It's now somewhat common best practice (inconsistently practiced though) for Product Managers to talk to customers and use the product regularly. The reasoning is pretty straightforward - if you aren't really understanding what customers need and experience, then how can you successfully prioritize what to build and build it well?
But product leaders (PM Manager) can feel a push away from talking to customers directly or using the products as they take on more team management and strategy tasks (based on my true story). I'd posit that's going to hurt your effectiveness, especially if you are new to the domain or company. How are you going to set or vet the right team strategy, provide feedback, or take bold bets/changes if you aren't familiar with customers? How can you stop falling for availability bias (over-index on a limited set of user insights presented to you to develop an incorrect or incomplete model)? How are you going to stay connected to the ground reality of customer experience vs what's visible to you through your team? How can you maintain enough empathy to drive yourself and your team to make things better?

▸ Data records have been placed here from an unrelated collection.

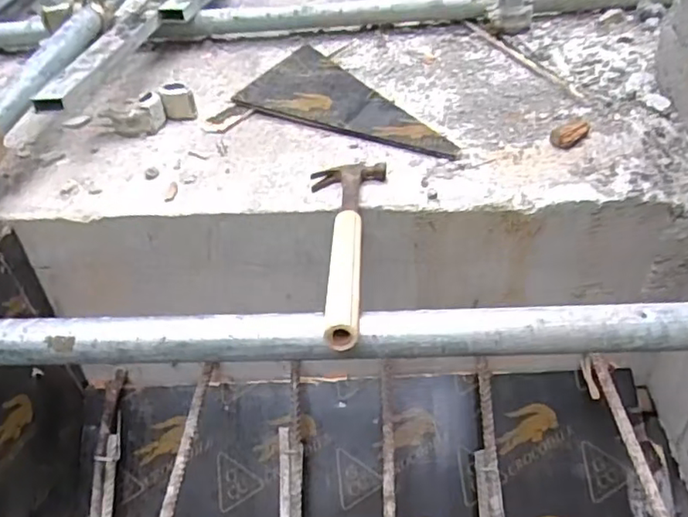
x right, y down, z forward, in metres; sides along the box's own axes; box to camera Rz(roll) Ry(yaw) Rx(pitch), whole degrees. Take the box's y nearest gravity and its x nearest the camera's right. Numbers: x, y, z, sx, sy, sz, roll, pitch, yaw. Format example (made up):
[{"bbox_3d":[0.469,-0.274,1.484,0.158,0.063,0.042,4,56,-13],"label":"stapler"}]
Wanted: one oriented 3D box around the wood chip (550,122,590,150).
[{"bbox_3d":[0.328,-0.181,0.887,0.057,0.019,0.032,-31,49,-26],"label":"wood chip"}]

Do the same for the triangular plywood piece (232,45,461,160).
[{"bbox_3d":[0.030,-0.267,1.007,0.385,0.020,0.203,19,47,24],"label":"triangular plywood piece"}]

You can't fully rely on metrics, broad market research, or secondary/tertiary hand downs of user research. Those are all necessary and helpful - you can triangulate from various signals. But I'd say it isn't sufficient -- you still need first-hand customer conversations.
Some helpful tactics:
- Request one of the product managers or user researchers on the team to organize a weekly customer call that you, PMs on your team, UX/Engineers, and other stakeholders can listen in on.
- Schedule a weekly time slot to review or participate in customer forums and/or look at reviews and support tickets. I like to join relevant subreddits, for example.
- Pay attention to user research from your team and other teams; ask clarifying questions and point out if there are flawed or missing methods or insights. Ask for it if there isn't sufficient research (both broad and feature level) that's being done.
- Test the product regularly, with different types of test accounts. Every once in a while, start with a new account from scratch.
- Look at segmented product funnel metrics regularly to understand the behavior of different users, in different scenarios.